◆ Passage for review
────────────────

The impact of a preliminary version of software bit stuffing algorithm on a control performance of a distributed CAN-based adaptive cruise control system was investigated in ¹¹ and a general improvement had been achieved. In this paper, we seek to explore the impact of applying “Nolte C” and SBS on another realistic case study; that is the distributed control of a CarboNitriding heat treatment furnace system built using “hardware-in-the-loop” (HIL) testing method ^{29, 30}. HIL has been extensively used in embedded systems development and refinement processes, particularly for automotive applications (see, for example, ^{31, 32, 33, 34, 35, 36, 37}).

The main aim of this study is to show how much improvement in the control performance of such a furnace system can be achieved by reducing transmission jitter in the CAN network when applying “Nolte C” and SBS techniques. The system considered here has two nodes connected via CAN (hardware) protocol and the “shared-clock” (S-C) scheduling (software) protocol that is employed to achieve time-triggered message communication (see ³⁸ for various implementation schemes of the S-C scheduler). Moreover, each individual node executes its tasks using a “time-triggered co-operative” (TTC) scheduler (see ^{39, 40} for further details).

The remainder of the paper is organised as follows. Section 2 describes the CarboNitriding heat treatment furnace system. In Section 3 the experimental methodology used in this study is outlined. Section 4 presents the empirical results obtained in this study which includes both jitter and control performance measures. Finally, the overall paper conclusions is drawn in Section 5.

2. Furnace System

CarboNitriding heat treatment furnace system is used here as a real-time case study which can be implemented using HIL testbed. The furnace system designed in this study will be first described.

────────────────

◆ Work task 1
In the furnace control passage, which testing method is the CarboNitriding furnace system built with?
◆ Work task 2
Please extend the furnace control passage, picking up after its final sentence.

────────────────

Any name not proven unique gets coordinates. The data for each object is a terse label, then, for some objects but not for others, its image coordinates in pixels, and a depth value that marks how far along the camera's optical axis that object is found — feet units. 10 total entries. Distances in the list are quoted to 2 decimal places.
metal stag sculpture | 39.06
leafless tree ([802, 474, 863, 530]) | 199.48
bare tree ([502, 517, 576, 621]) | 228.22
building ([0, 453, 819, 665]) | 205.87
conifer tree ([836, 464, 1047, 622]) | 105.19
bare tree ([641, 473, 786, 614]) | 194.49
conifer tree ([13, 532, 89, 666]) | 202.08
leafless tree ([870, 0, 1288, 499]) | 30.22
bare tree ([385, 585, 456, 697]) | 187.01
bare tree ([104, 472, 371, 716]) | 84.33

────────────────

◆ Task response 1
The "hardware-in-the-loop" (HIL) testing method.

◆ Task response 2
Furnace system based on CarboNitriding heat treatment process ⁴¹ has been developed to harden the surface of steel parts to enable them to resist surface wear. Since most steel components need to be produced soft to allow them to be machined, the case hardening technique is normally applied after the part has been formed, and before final machining takes place. The parts to be hardened are heated to a critical temperature in a furnace with a carefully controlled, artificially created atmosphere that is rich in nitrogen (from endogas – ammonia) and carbon (from methane) mixed with a suitable carrier gas (in this case air). The parts are left at this critical temperature for a required amount of time before being quenched in hot oil to achieve the full case hardening. A fully representative HIL simulation of such a process has been developed to evaluate different approaches to the development of a suitable control system ⁴². Figure 2 shows a general schematic of the process.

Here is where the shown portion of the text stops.